L. C. J. “Do you think he was bewitched?”
Willoughby. “I believe he was, my lord.”
L. C. J. “I suppose you have some skill in witchcraft. Did you ever see anybody that was bewitched before?”
Willoughby. “My lord, I have been under the same circumstances myself, when I was a girl . . . I flew over them all . . . one held me by one arm, another by the other, and another behind, and I flew sheer over their heads.”
L. C. J. “Woman, can you produce any of these women that saw you fly?”

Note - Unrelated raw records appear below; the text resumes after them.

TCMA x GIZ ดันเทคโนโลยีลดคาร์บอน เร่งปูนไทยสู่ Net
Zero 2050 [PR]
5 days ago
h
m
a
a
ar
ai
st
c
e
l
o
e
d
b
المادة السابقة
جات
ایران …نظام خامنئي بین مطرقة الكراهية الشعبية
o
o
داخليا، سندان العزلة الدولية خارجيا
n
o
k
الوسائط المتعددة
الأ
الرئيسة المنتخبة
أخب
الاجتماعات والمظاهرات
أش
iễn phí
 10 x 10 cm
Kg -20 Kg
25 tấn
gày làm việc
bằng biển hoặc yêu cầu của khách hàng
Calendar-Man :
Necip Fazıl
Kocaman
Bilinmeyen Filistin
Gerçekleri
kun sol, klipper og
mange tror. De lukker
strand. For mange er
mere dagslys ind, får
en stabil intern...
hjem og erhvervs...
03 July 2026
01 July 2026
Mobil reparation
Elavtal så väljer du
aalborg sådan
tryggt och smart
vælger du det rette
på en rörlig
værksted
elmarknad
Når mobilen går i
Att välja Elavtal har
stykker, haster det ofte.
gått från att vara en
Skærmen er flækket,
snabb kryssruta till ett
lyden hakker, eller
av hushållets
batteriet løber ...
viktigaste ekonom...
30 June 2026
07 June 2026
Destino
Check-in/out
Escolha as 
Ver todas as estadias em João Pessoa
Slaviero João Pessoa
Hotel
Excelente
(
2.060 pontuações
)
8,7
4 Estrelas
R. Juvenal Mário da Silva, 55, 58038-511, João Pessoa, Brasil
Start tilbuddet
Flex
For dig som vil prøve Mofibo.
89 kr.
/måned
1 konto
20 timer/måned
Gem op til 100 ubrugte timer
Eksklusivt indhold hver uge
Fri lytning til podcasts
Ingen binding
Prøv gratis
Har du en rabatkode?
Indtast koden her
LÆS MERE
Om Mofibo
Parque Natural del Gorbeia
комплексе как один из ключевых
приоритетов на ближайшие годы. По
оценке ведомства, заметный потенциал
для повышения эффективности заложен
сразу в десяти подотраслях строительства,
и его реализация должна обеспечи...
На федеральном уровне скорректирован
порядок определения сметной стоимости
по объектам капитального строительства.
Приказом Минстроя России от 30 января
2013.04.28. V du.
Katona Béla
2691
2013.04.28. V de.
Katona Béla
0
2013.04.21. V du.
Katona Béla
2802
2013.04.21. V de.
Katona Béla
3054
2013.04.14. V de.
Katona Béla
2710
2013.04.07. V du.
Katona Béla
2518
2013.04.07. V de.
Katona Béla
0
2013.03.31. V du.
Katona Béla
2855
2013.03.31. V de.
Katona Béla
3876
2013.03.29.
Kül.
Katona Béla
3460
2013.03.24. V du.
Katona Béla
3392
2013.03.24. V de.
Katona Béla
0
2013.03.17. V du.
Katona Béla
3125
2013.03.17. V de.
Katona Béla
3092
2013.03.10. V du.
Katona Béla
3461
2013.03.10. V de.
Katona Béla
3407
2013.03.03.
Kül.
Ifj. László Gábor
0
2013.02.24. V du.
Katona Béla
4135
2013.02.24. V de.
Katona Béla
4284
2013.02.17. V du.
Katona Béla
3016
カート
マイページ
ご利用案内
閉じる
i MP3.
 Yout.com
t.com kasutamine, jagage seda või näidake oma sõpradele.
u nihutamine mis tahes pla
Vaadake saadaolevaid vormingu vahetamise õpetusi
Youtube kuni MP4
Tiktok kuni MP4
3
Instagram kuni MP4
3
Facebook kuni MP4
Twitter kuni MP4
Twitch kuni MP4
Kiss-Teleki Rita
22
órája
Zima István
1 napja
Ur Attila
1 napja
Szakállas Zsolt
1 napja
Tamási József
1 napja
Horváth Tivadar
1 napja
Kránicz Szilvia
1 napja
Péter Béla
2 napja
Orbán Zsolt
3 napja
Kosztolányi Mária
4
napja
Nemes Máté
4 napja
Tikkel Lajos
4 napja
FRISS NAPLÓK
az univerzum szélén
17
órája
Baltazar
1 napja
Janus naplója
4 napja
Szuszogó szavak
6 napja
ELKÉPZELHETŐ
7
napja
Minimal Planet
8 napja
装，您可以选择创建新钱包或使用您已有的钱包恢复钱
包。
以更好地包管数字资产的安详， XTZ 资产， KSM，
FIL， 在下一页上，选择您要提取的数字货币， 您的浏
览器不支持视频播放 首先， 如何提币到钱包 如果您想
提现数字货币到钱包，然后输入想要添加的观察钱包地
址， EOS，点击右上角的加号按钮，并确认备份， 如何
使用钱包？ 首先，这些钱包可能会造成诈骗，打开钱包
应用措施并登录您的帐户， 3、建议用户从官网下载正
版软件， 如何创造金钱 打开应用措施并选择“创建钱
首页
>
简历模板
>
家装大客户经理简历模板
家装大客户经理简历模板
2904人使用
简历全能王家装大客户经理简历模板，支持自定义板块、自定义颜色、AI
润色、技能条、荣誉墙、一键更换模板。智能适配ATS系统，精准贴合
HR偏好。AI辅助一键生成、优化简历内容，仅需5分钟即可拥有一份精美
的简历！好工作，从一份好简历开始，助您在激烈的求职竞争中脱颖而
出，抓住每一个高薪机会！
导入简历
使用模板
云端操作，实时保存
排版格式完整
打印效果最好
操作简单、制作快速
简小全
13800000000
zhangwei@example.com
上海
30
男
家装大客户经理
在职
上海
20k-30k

But they were dead. After the Lord Chief Justice had summed up, the jury found Hathaway guilty with all convenient speed, and he received the sentence that his crimes deserved.
And the odd thing is that when I began to unbury this old tale, I thought it might interest because it was so hopelessly obsolete. But it seems to me now that there are modern applications in it; enough and to spare.